## Dataset content

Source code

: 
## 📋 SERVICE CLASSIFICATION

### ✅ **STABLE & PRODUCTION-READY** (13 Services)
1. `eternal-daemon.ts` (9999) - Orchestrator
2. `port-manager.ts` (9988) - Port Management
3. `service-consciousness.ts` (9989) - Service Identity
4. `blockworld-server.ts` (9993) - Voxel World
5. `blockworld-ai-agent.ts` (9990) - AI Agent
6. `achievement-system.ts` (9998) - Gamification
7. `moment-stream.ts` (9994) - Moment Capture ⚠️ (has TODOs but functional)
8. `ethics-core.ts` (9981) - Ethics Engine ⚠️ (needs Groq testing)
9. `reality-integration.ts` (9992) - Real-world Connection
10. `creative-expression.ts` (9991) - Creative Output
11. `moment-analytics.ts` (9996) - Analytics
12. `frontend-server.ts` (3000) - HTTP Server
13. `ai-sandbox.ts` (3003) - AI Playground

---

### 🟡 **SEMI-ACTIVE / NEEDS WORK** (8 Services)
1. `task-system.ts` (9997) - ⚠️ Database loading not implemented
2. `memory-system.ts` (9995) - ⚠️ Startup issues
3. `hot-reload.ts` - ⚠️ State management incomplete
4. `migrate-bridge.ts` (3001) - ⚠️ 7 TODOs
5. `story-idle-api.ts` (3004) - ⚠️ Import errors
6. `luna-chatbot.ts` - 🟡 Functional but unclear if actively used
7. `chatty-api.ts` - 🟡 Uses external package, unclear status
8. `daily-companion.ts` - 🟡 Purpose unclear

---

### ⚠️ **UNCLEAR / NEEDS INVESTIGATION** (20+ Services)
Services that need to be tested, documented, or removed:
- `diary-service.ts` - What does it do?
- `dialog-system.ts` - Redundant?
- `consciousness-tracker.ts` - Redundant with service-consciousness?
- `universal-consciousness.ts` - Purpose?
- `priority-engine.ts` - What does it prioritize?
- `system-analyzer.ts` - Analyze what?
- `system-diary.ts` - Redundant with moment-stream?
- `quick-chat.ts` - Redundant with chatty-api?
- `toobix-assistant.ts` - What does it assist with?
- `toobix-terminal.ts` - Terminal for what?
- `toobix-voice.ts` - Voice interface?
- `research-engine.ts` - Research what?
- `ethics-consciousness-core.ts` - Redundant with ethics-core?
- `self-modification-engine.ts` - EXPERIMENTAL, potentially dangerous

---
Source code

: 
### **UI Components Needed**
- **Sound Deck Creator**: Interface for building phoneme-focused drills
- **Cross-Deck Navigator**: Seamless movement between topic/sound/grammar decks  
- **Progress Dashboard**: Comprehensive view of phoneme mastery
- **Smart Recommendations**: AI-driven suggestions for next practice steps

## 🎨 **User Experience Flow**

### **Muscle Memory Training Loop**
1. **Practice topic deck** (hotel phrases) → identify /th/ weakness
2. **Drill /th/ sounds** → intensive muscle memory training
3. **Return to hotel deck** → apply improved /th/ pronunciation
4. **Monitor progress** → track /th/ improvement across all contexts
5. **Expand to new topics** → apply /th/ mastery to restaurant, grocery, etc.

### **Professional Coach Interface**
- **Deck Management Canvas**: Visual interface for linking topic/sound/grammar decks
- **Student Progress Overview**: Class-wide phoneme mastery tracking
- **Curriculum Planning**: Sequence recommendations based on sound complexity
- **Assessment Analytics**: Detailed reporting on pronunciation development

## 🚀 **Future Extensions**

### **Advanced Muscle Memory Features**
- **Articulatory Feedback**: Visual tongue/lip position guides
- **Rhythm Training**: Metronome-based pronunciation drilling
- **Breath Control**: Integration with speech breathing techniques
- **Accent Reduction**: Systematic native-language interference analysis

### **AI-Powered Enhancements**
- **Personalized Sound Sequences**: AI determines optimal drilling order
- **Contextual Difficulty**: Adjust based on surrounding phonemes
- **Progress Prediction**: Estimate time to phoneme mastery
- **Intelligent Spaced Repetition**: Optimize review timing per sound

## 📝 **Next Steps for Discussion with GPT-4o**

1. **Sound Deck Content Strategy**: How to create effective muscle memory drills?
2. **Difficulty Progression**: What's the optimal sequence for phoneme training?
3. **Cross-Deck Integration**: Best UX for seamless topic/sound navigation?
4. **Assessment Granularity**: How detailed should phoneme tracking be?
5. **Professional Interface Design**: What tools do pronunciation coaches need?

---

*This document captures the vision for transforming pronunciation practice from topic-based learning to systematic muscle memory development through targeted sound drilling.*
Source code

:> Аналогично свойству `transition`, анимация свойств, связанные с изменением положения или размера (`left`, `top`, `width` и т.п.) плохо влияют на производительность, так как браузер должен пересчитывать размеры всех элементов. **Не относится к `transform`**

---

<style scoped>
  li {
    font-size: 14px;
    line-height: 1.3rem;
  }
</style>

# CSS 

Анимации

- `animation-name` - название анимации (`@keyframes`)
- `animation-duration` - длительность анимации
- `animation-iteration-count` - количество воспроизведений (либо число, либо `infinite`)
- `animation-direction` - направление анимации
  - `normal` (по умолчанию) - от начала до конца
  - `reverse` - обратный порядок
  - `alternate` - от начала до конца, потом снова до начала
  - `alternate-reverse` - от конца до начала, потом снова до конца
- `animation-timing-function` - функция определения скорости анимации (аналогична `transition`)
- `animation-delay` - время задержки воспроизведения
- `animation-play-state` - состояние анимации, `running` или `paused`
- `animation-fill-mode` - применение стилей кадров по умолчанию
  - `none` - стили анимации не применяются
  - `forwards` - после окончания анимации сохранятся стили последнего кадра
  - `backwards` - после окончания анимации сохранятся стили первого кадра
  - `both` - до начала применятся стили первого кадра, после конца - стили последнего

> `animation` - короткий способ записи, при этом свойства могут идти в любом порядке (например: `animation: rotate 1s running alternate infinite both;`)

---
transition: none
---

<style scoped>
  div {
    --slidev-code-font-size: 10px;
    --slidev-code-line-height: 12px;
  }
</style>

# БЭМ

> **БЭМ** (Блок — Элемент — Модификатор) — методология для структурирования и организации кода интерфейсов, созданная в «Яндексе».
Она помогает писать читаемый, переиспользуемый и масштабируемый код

## Work task
Search the entries for "toobix" and show every line that has it.

## Solution to this problem
- `toobix-assistant.ts` - What does it assist with?
- `toobix-terminal.ts` - Terminal for what?
- `toobix-voice.ts` - Voice interface?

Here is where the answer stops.